Insulin-like Growth Factor 1 (IGF-1) is naturally occurring, but its classification is often confused due to its powerful effects on growth and muscle tissue. IGF-1 is not a steroid (a class of lipid-based hormones). It belongs instead to the family of peptide hormones, which are protein-based signaling molecules. This distinction is based on the molecule’s fundamental chemical structure and its mechanism of action.
Chemical Identity: Peptide Hormone Versus Steroid Structure
Insulin-like Growth Factor 1 is a small protein, specifically a polypeptide hormone, composed of a single chain of 70 amino acids with a molecular weight of 7,649 Daltons. Its structure is highly similar to that of insulin, which accounts for the “insulin-like” part of its name. As a protein, IGF-1 is synthesized primarily in the liver, and this peptide composition dictates how it interacts with cells.
Steroids are lipid-soluble molecules derived from cholesterol, characterized by a distinct four-ring carbon structure. This structure allows steroids to easily pass through the cell membrane to bind to intracellular receptors. IGF-1, being a protein, cannot cross the cell membrane. Instead, it binds to the IGF-1 Receptor (IGF-1R) on the cell’s surface, activating a chain of events inside the cell. This mechanism is fundamentally different from how steroids operate.
IGF-1’s Role in the Growth Hormone Axis
The primary physiological function of IGF-1 is to act as the main mediator of Growth Hormone (GH) action, forming what is known as the GH-IGF-1 axis. GH is secreted by the pituitary gland and travels through the bloodstream to the liver, where it stimulates the production and release of IGF-1. Circulating IGF-1 then drives systemic growth and metabolism throughout the body.

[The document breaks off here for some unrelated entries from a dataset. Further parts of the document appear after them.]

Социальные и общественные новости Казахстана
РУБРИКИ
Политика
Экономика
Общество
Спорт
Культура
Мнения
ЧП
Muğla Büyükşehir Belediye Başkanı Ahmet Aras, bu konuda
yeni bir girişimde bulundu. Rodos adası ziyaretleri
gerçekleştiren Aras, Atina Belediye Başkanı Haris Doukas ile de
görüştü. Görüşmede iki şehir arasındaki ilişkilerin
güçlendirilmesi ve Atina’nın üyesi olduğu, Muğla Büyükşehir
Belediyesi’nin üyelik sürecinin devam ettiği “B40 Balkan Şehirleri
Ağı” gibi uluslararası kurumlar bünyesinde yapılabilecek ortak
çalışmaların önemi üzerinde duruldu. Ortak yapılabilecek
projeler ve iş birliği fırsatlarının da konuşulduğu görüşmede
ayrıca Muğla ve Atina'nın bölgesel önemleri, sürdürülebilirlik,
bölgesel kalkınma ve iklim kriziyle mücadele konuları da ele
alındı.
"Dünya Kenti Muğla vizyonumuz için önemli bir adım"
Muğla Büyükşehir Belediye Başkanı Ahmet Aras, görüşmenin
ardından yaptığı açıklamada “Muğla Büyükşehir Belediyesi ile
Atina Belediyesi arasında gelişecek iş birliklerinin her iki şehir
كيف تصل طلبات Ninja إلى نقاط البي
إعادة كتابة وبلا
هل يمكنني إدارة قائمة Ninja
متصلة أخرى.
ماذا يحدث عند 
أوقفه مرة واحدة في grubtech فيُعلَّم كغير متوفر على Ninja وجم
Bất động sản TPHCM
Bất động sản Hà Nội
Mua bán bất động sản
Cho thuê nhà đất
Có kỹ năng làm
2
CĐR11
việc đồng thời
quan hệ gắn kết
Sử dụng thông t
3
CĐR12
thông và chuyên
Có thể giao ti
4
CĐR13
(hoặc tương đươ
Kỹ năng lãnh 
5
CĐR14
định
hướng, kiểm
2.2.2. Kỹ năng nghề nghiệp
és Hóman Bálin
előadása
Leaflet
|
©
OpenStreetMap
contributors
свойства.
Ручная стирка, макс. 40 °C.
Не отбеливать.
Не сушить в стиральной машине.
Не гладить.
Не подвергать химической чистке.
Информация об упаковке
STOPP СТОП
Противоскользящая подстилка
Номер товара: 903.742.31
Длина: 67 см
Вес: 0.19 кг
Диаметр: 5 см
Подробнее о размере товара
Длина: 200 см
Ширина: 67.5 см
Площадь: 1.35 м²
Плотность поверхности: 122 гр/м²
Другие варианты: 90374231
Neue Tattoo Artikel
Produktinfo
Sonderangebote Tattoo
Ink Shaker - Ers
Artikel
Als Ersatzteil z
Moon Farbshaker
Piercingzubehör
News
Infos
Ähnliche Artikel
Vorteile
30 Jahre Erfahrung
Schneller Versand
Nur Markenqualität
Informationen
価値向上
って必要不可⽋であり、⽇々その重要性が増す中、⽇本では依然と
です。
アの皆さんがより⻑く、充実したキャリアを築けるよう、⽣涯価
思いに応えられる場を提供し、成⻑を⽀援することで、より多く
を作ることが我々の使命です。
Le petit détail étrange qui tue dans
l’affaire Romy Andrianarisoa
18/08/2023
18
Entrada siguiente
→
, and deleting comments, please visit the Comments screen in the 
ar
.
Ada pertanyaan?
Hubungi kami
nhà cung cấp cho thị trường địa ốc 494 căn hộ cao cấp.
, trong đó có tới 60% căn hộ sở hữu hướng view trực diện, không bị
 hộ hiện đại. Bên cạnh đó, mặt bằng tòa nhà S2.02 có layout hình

This hormone is important during childhood and adolescence, stimulating cell division and proliferation in almost every tissue, playing a major part in skeletal and organ development. In adults, IGF-1 contributes to tissue repair, the maintenance of muscle mass, and bone density. IGF-1 also has metabolic roles, including the regulation of glucose and lipid metabolism, which is why it is named for its similarity to insulin.
The vast majority of IGF-1 in the bloodstream is bound to a family of six Insulin-like Growth Factor Binding Proteins (IGFBPs), most notably IGFBP-3. These binding proteins regulate the hormone’s availability and extend its half-life in circulation from minutes to several hours. This complex regulatory system ensures that IGF-1’s growth-promoting effects are tightly controlled in a healthy body.
Why IGF-1 is Used for Anabolic Effects
The confusion regarding IGF-1’s classification stems from the fact that it shares a functional characteristic with anabolic steroids: its ability to promote anabolism, or tissue growth. IGF-1 directly stimulates cell proliferation, leading to muscle hypertrophy (the enlargement of existing muscle cells) and is involved in the creation of new muscle cells (hyperplasia). It also decreases protein breakdown, supporting a net gain in tissue mass.
These anabolic properties are the reason IGF-1 is sometimes misused in performance enhancement, accelerating recovery from intense physical activity and aiding in muscle regeneration. This functional similarity leads the public to incorrectly group it with anabolic steroids. However, the mechanism of action is distinct: anabolic steroids primarily boost protein synthesis and influence testosterone levels, while IGF-1 works through its cell-surface receptor to stimulate growth factors.
The World Anti-Doping Agency (WADA) has included IGF-1 on its Prohibited List, classifying it under peptide hormones, growth factors, and related substances. The ban is due to its potential to enhance athletic performance and the associated health risks when administered without medical necessity. Medically, recombinant human IGF-1 treats severe primary IGF-1 deficiency, highlighting its growth-promoting function. Its association with performance enhancement, however, drives the public’s misunderstanding of its chemical identity.